In a final attempt to support the declining economy, the US Federal Reserve has unveiled plans to buy “unwanted” bonds – much riskier investments. Commentators argue that even if it could argue in favor of Bitcoin, it could threaten its price.
The US Fed has extended its stimulus efforts, adding $ 2.3 trillion in economic support to provide “relief and stability,” said President Jerome Powell.
This includes provisions for small and medium businesses in the form of a $ 600 billion loan fund as well as the purchase of $ 500 billion of short-term tickets from states, counties and cities across the country. .
However, the real boost is the commitment to buy “unwanted” bonds, allegedly because of their issuer’s propensity to default. The Fed’s provision is intended to serve as a liferaft for businesses downgraded as a result of the economic implosion.
According to Charles Bovaird, vice president of content at Quantum Economics, this “unprecedented” decision could play directly into the hands of Bitcoin and its propagators.
“The Fed’s decision to buy junk bonds and help support the so-called fallen angels is unprecedented,” said Bovaird. Decipher. “In addition, this could easily be interpreted as a measure to support the non-investment grade bonds of companies trading in fundamentally inflated values.”

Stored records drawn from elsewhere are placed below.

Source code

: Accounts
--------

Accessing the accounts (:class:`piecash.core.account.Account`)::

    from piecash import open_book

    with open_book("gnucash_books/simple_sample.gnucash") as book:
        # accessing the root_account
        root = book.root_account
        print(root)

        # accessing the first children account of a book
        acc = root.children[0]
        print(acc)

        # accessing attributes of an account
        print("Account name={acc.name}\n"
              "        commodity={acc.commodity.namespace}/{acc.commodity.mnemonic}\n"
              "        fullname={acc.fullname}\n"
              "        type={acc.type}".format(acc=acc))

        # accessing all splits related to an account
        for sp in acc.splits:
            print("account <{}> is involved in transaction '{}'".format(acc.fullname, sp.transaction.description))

Bovaird argues that the Fed’s perceived excessive reach could further undermine confidence in the financial system.
“A major impetus for the creation of Bitcoin has been the development of a new economic system that can operate independently of banks and government,” he said, “Many people do not trust either, and the Great Financial Crisis gave them a particularly good reason to be suspicious. “
On a similar line, Mati Greenspan, founder of Quantum Economics, spoke of the swelling Fed balance sheet, tweeting: “The most worrying part is the decision to start buying unwanted bonds on the market. The death of capitalism is complete. “
The economist and co-founder of Real Vision Group, Raoul Pal, also highlighted a correlation between aggressive tax stimuli and the use of Bitcoin.

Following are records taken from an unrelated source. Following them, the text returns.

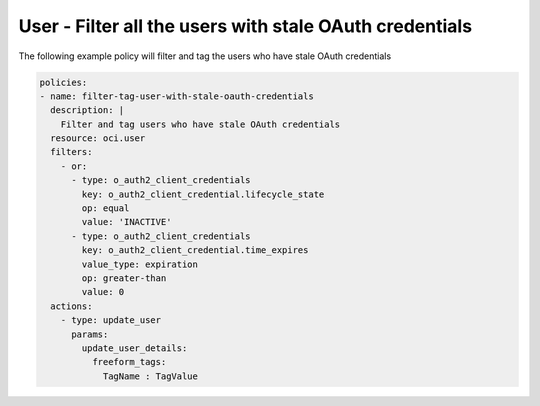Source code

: .. _userstaleoauthcredidentity:

User - Filter all the users with stale OAuth credentials
========================================================

The following example policy will filter and tag the users who have stale OAuth credentials

.. code-block:: yaml

    policies:
    - name: filter-tag-user-with-stale-oauth-credentials
      description: |
        Filter and tag users who have stale OAuth credentials
      resource: oci.user
      filters:
        - or:
          - type: o_auth2_client_credentials
            key: o_auth2_client_credential.lifecycle_state
            op: equal
            value: 'INACTIVE'
          - type: o_auth2_client_credentials
            key: o_auth2_client_credential.time_expires
            value_type: expiration
            op: greater-than
            value: 0
      actions:
        - type: update_user
          params:
            update_user_details:
              freeform_tags:
                TagName : TagValue
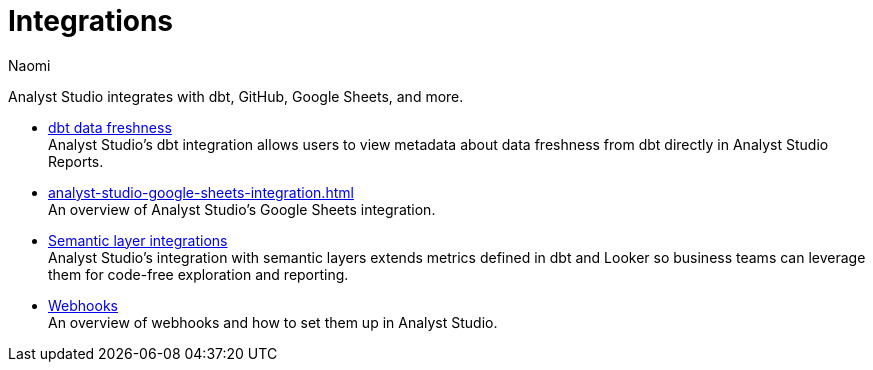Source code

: = Integrations
:author: Naomi
:last_updated: 7/25/24
:experimental:
:page-layout: default-cloud
:linkattrs:
:description: Integrations.
:page-aliases: /analyst-studio/integrations.adoc
:product: Analyst Studio

Analyst Studio integrates with dbt, GitHub, Google Sheets, and more.

** xref:analyst-studio-dbt-data-freshness.adoc[dbt data freshness] +
{product}'s dbt integration allows users to view metadata about data freshness from dbt directly in {product} Reports.
//** xref:analyst-studio-github.adoc[GitHub sync] +
//An overview of {product}'s GitHub sync.
** xref:analyst-studio-google-sheets-integration.adoc[] +
An overview of {product}'s Google Sheets integration.
** xref:analyst-studio-dbt-semantic-layer.adoc[Semantic layer integrations] +
{product}’s integration with semantic layers extends metrics defined in dbt and Looker so business teams can leverage them for code-free exploration and reporting.
//** xref:studio-slack.adoc[Slack integration] +
//An overview of {product}'s Slack Integration sync.
** xref:analyst-studio-webhooks.adoc[Webhooks] +
An overview of webhooks and how to set them up in {product}.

“The more extreme the monetary action on a global scale, the more convincing the arguments in favor of Bitcoin over time.” Pal explained to Decrypt. “ There is probably much more to come from central banks in the next 12 months. “
However, Pal returned to Bitcoin’s near relationship to mainstream markets, pointing out that continued correlation could cause problems.
“The key question is whether the market liquidation phase is over. Otherwise, Bitcoin may well be in the short term,” he warned.
While the Fed’s latest efforts to revive the economy may boost Bitcoin’s logic, there may be another benefit to aggressive tactics. As new aids are introduced and larger markets rebound in the short term, the excess stimulus could spill over to the crypto markets.
As Marcus Swanepoel of Luno said in a previous interview with Decrypt, “Any kind of stimulation is more money in the system.”